** Selection **
# Devils Lake Weekend Fishing Report



## nodakoutdoors.com (Feb 27, 2002)

We fished the lake hard this weekend. We launched out of Minnewaukan and off HW 281 at Pelican Lake.

Friday-Saturday we fished the west end of the lake going central. We ran spinners from Bluebill Point to West Gap and along the rocks at HW 19. The rocks produced a lot of fish but not much size. We also threw bobbers in the trees around the Gap, and towards Graham's Island and picked up some nice ones. We also caught a lot of fish along the highway going into Graham's.

We fished Pelican Lake on Sunday and got into a lot of big fish between 20-24". We ran crankbaits and planer boards off the train tracks and all but 2 fish came on the boards. We used Rapala floating raps in #5, #9, #11, #13s. We also used Salmo Hornets. The blue #9 running on the shallow board picked up most of the fish as did the #13 firetiger on the deepest end.

Caught one heck of a good sunburn too.....good times.


----------



## jbaincfl (Feb 5, 2003)

Chris - We were in Devils Lake that Thurs - Sunday as well. We also had great luck casting #5's along the railroad tracks in Pelican as well. Not the fastest bite but every walleye we caught was a nice eater.

Dataset excerpts:
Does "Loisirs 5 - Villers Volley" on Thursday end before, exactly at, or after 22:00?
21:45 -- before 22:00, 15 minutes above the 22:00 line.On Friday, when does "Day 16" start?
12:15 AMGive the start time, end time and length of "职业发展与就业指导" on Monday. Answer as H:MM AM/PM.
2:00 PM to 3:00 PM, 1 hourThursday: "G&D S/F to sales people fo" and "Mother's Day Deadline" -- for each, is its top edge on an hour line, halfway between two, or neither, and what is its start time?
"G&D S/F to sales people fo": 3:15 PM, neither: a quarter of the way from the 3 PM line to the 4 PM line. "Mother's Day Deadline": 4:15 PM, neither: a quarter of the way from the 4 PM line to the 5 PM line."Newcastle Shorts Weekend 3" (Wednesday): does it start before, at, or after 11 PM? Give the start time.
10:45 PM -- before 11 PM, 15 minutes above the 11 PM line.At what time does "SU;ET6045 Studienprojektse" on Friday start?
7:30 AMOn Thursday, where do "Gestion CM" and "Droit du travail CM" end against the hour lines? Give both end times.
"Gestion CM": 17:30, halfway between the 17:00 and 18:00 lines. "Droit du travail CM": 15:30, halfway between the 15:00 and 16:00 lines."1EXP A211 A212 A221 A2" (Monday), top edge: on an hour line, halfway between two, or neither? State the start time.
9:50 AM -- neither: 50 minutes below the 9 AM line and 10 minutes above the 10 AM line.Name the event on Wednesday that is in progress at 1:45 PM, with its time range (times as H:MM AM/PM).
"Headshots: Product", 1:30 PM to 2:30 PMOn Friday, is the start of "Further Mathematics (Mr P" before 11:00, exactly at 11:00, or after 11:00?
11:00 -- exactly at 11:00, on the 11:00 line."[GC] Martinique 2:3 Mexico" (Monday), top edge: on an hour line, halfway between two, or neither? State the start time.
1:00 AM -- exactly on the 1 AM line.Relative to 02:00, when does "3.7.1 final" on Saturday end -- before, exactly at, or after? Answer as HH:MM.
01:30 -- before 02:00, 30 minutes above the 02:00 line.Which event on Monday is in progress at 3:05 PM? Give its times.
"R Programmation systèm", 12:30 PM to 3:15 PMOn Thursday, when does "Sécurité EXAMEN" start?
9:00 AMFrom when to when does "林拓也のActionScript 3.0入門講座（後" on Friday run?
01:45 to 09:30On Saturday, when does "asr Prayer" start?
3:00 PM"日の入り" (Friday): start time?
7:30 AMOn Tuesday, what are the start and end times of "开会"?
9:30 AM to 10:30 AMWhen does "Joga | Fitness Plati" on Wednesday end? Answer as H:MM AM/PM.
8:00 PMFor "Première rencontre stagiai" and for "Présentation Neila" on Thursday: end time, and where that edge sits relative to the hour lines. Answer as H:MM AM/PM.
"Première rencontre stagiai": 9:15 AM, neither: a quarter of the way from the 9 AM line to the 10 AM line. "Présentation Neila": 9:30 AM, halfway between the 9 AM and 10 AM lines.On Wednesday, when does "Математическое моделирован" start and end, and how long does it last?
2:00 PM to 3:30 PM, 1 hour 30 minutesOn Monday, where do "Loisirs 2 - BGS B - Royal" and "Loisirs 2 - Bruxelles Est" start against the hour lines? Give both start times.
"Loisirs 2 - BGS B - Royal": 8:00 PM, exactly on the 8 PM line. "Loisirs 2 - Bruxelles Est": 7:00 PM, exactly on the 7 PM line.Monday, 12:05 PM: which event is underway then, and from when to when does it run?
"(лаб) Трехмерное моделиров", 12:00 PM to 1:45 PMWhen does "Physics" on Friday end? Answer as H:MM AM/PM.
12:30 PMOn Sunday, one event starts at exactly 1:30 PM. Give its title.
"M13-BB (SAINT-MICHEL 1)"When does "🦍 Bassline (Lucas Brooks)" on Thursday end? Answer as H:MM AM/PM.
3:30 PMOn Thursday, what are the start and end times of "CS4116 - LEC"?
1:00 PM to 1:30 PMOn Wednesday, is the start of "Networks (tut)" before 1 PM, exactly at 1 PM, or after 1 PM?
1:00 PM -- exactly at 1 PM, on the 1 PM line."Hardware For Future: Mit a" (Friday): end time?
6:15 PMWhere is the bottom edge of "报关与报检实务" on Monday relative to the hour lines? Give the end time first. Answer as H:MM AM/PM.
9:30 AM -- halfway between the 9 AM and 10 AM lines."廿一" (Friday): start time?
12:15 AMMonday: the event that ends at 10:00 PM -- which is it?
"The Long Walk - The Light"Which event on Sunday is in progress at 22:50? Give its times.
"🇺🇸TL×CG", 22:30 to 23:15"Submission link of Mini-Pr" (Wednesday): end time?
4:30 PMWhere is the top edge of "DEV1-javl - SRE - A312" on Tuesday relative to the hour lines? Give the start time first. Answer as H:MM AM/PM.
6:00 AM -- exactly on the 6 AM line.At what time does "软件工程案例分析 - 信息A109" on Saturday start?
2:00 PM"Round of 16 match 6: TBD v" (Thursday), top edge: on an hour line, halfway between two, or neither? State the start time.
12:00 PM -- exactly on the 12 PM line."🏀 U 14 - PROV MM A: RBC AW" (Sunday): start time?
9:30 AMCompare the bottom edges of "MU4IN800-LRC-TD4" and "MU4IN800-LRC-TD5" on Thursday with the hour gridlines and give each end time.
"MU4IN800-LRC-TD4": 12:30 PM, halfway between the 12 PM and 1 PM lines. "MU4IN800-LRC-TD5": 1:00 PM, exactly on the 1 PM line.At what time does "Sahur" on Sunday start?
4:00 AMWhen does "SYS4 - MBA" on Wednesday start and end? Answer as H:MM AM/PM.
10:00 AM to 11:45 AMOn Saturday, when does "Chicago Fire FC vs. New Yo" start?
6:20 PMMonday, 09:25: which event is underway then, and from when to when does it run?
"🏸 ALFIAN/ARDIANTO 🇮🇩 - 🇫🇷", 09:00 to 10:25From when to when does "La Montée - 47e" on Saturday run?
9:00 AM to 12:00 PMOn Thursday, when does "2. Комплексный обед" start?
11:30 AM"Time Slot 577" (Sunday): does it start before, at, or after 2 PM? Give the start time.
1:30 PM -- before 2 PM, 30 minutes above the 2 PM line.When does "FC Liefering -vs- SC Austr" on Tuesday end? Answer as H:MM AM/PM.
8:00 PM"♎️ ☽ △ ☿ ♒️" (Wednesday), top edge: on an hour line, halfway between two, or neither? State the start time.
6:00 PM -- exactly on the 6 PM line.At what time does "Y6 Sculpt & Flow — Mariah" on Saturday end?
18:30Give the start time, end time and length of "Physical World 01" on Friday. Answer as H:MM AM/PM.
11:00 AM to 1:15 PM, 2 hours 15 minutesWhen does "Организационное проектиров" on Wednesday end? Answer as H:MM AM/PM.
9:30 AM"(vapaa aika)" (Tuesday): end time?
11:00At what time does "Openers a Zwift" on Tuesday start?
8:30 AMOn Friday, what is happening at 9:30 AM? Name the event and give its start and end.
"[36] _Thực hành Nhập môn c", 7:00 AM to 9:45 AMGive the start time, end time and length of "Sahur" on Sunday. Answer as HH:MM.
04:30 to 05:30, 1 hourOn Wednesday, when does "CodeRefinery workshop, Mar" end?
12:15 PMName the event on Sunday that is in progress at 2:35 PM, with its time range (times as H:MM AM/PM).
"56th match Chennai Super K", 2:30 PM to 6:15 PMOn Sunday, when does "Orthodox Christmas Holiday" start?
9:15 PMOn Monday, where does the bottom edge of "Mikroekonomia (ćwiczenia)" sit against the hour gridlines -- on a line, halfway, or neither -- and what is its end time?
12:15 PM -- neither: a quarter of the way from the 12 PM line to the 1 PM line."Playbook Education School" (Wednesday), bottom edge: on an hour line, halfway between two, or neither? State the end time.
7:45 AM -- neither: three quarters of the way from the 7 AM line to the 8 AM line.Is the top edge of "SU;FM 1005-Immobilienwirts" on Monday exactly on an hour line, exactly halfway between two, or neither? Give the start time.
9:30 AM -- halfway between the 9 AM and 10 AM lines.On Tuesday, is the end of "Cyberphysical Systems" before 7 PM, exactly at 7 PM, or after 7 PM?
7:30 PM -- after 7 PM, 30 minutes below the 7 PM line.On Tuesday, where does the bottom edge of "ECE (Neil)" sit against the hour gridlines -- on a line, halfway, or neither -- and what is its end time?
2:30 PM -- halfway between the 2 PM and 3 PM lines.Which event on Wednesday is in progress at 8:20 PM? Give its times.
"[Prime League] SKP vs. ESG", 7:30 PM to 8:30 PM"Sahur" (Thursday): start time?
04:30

** To-do list **
a) In the fishing report, what size range were the big fish caught on Pelican Lake on Sunday?
b) Write out everything in the fishing report from "Friday-Saturday we fished" down to "sunburn too.....good times.".

** Worked solutions **
a) They were between 20 and 24 inches.

b)
Friday-Saturday we fished the west end of the lake going central. We ran spinners from Bluebill Point to West Gap and along the rocks at HW 19. The rocks produced a lot of fish but not much size. We also threw bobbers in the trees around the Gap, and towards Graham's Island and picked up some nice ones. We also caught a lot of fish along the highway going into Graham's.

We fished Pelican Lake on Sunday and got into a lot of big fish between 20-24". We ran crankbaits and planer boards off the train tracks and all but 2 fish came on the boards. We used Rapala floating raps in #5, #9, #11, #13s. We also used Salmo Hornets. The blue #9 running on the shallow board picked up most of the fish as did the #13 firetiger on the deepest end.

Caught one heck of a good sunburn too.....good times.